- Page extract:
— Start —
[-empyre-] Translating 'Performance' (Digitally)

Diana Taylor diana.taylor at nyu.edu
Thu Apr 10 03:28:40 EST 2014

Dear Gabriela--
Thank you so much for joining my discussion about the promises and
complications entailed in using digital technologies for the work we do
with 'performance' (broadly understood) across the Americas.  At Hemi, we
actually began our most sustained efforts with team-taught courses across
the hemisphere (as you describe your work too). It was clear then, and you
seem to find it true now, that students could not really work in an
engaged, seamless, and collaborative way through digital platforms. The way
we dealt with that was by having the faculty at each site actually teach
the course in a rather traditional, face to face manner. Additionally,
however, we introduced ourselves to each other and came up with lines of
convergence. Say--those participants interested in theories of performance;
those interested in particular objects of analysis--say music; others
interested in the racialized, gendered, class-related etc nature of
cultural production. We organized them in workgroups, and had online
'office hours' and forums to work through their projects. So let's say this
was a hybrid format--the bulk of the work took place in class in a specific
place, and the focus groups occured online. This worked rather well, and
gave us the ideas for working groups that we later developed for our
Encuentros (the 8 day meeting/festival that Hemi now hosts every two
years). The process at the Encuentro is reversed--intense face-to-face work
that then leads (at times) to follow-up work online.  So I agree its
imperfect, but astonishing things do happen. Our thousands of participants
know far more about each other now than 15 years ago; we are all
consciously involved in 'field-building' though its not clear that we're
all talking about the exact same thing or 'field.' The discussions about
terminology (i.e. 'performance') are far more sophisticated and nuanced now
than back then. Many more of us feel we have a lot to learn from each
other.  The digital has been a part of that.
So while I agree we need to keep working on more user friendly platforms
and intuitive ways of interacting online, I am encouraged by people's
willingness to use every and all venues for communication open to us. I
love what you wrote about us having "to pause to re-think about what we are
doing, and see our whole body of work from a different perspective." That
for me is the very essence of education and communication. Again, thank you
for your reflections.
— End —
- Task instructions: Can you carry on the email about translating performance digitally, picking up after its last sentence? The lines that come next have nothing to do with the email.

- Dataset excerpt:
— Start —
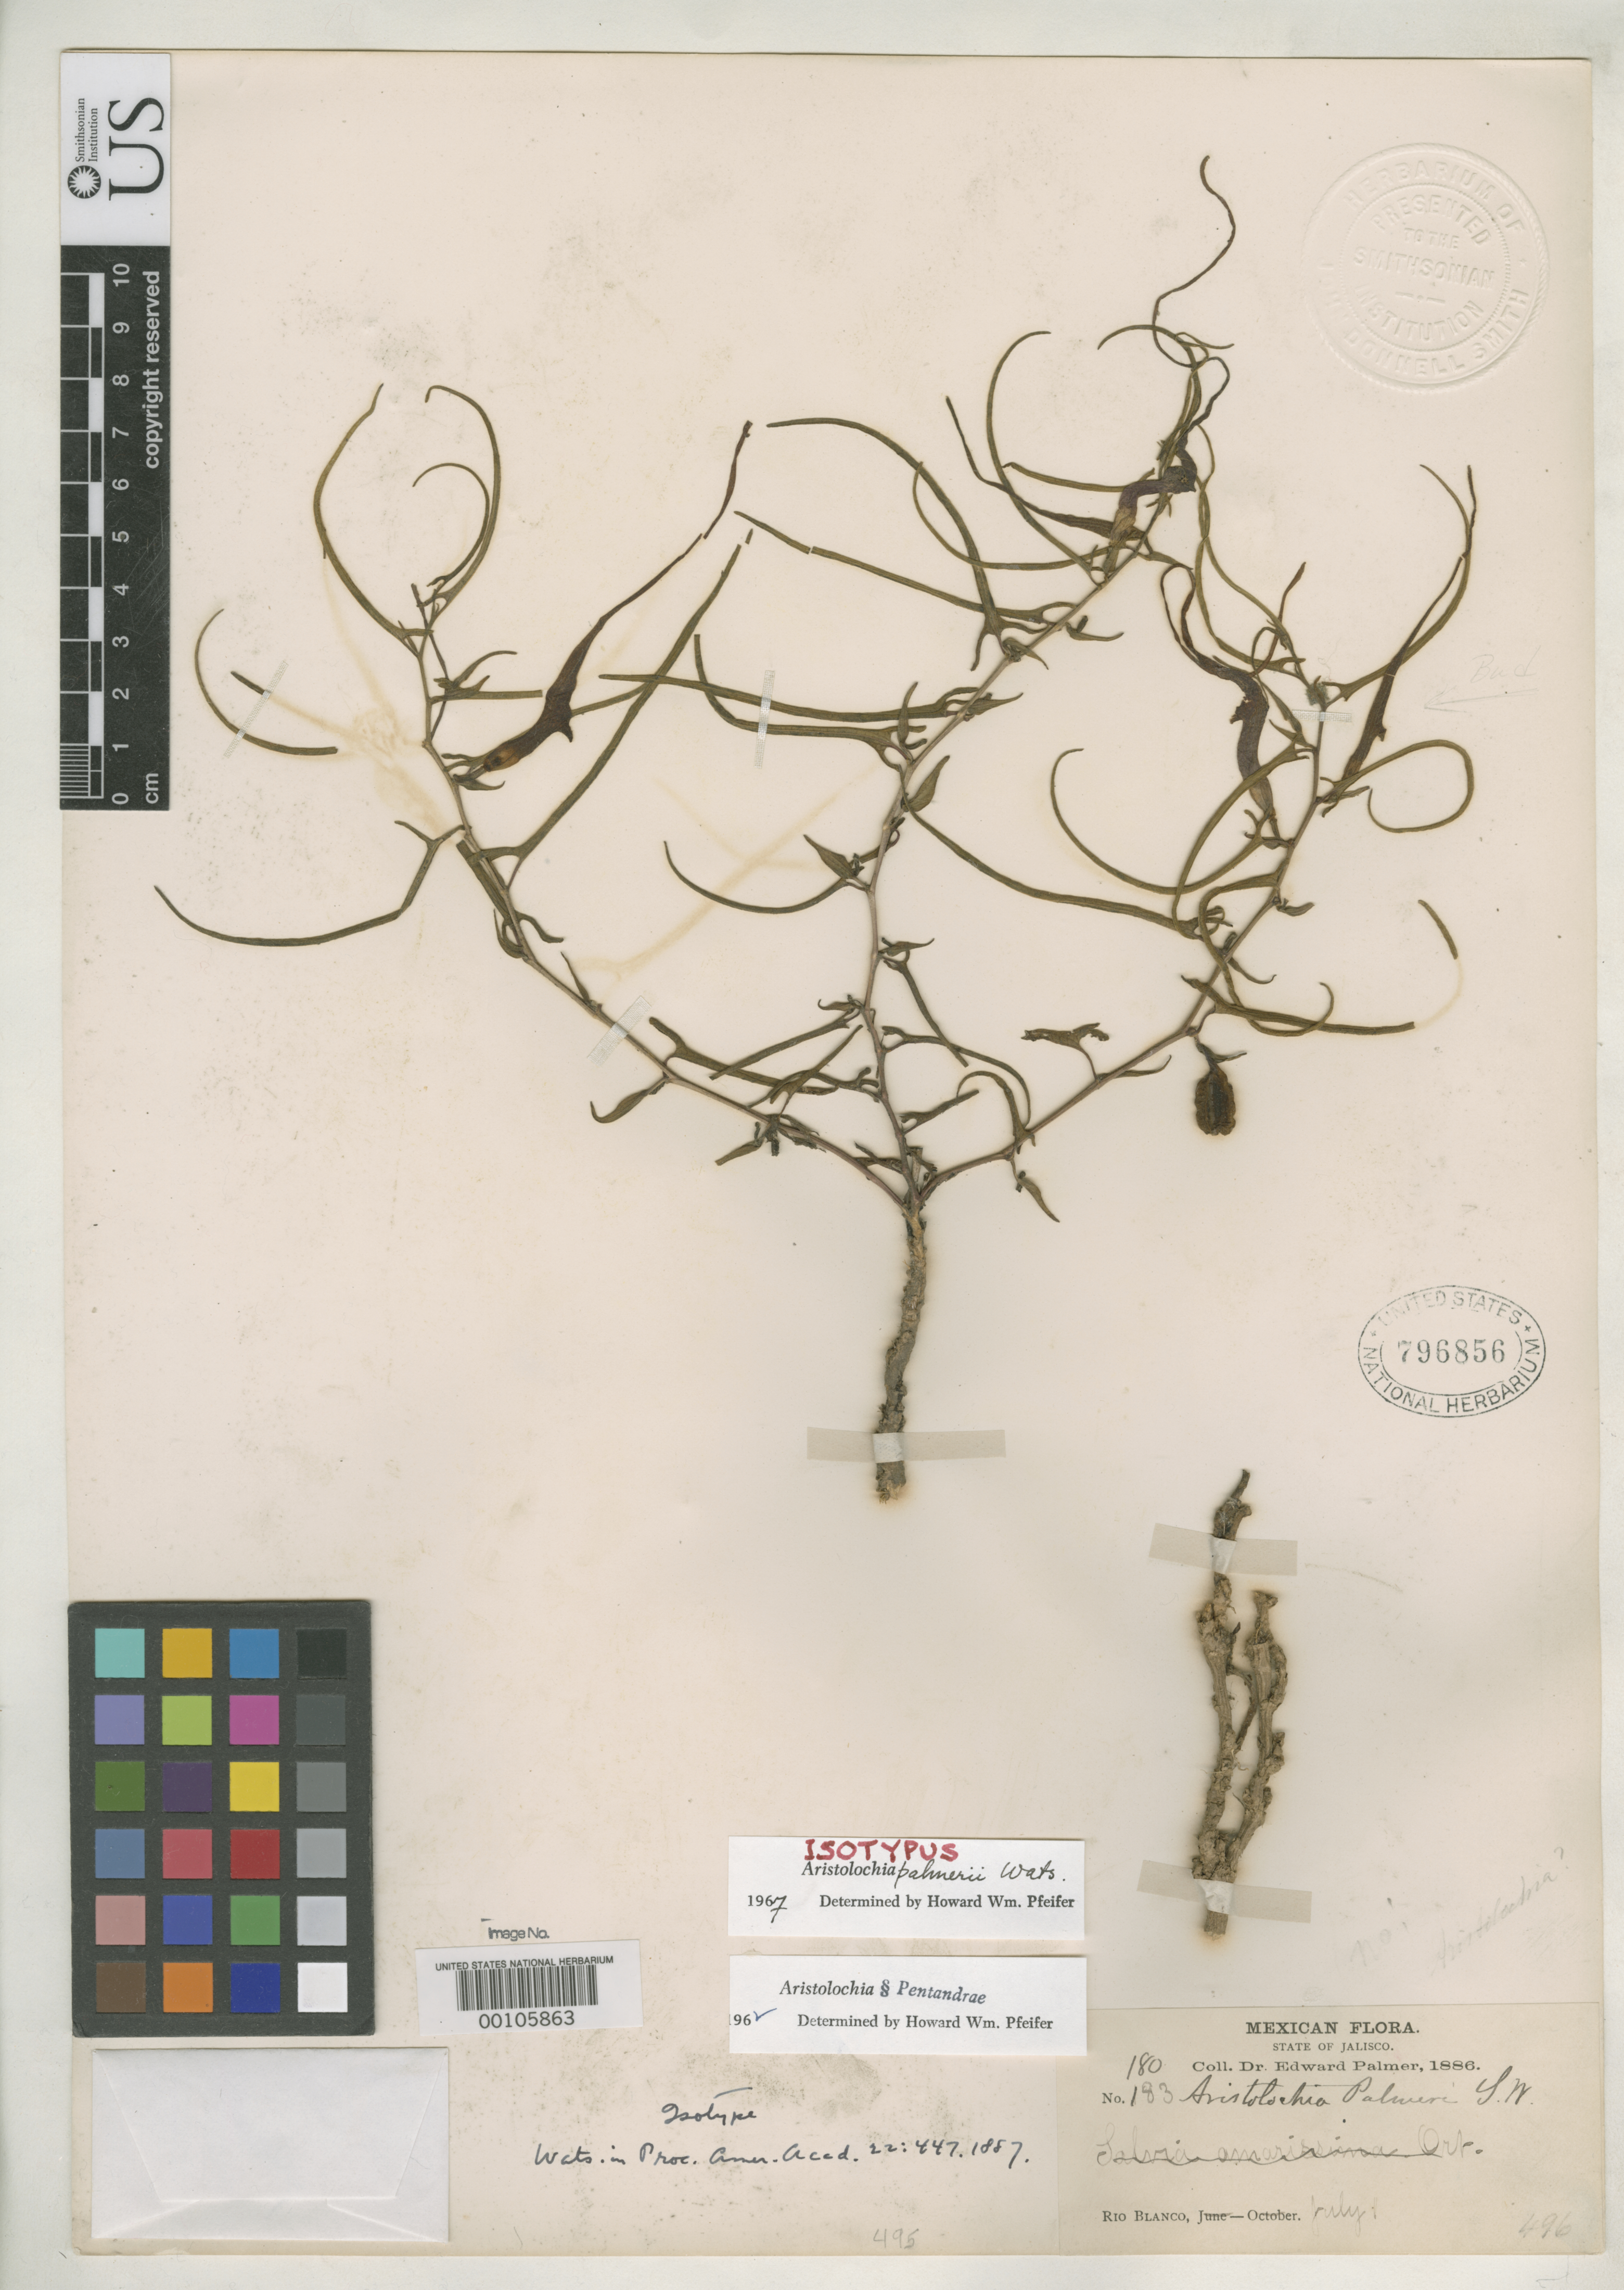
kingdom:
— End —
- Exercise result:
On Tue, Apr 8, 2014 at 5:06 PM, Gabriela Vargas-Cetina <
gabyvargasc at prodigy.net.mx> wrote:

> ----------empyre- soft-skinned space----------------------
>  Dear all, I am a big fan of Professor Taylor's work, and have used her
> books published on paper and some of her digital work in my courses at the
> Autonomous University of Yucatan.  Yes, there are many problems with the
> notion of 'performance' as it is used in English when the texts are read in
> other languages; the readings in English and in Spanish do not always seem
> to be talking of the same thing, and I am not sure there is quite a good
> solution to this dilemma yet.
> Also, my colleague Michelle Bigenho (at Colgate) and I have tried to use
> your work on performance to look at our data on music and musicians, and we
> have found it very useful; however, many people find it difficult to
> understand what we are trying to convey, because 'performing music' is
> already an established concept, somewhat different from 'performance' as in
> the borderlands concepts she is developing.  Perhaps one of the most
> important results from all this is that both music studies scholars and
> people doing work on different types of performance in Spanish speaking
> nations, especially in academia, have to pause to re-think about what we
> are doing, and see our whole body of work from a different perspective.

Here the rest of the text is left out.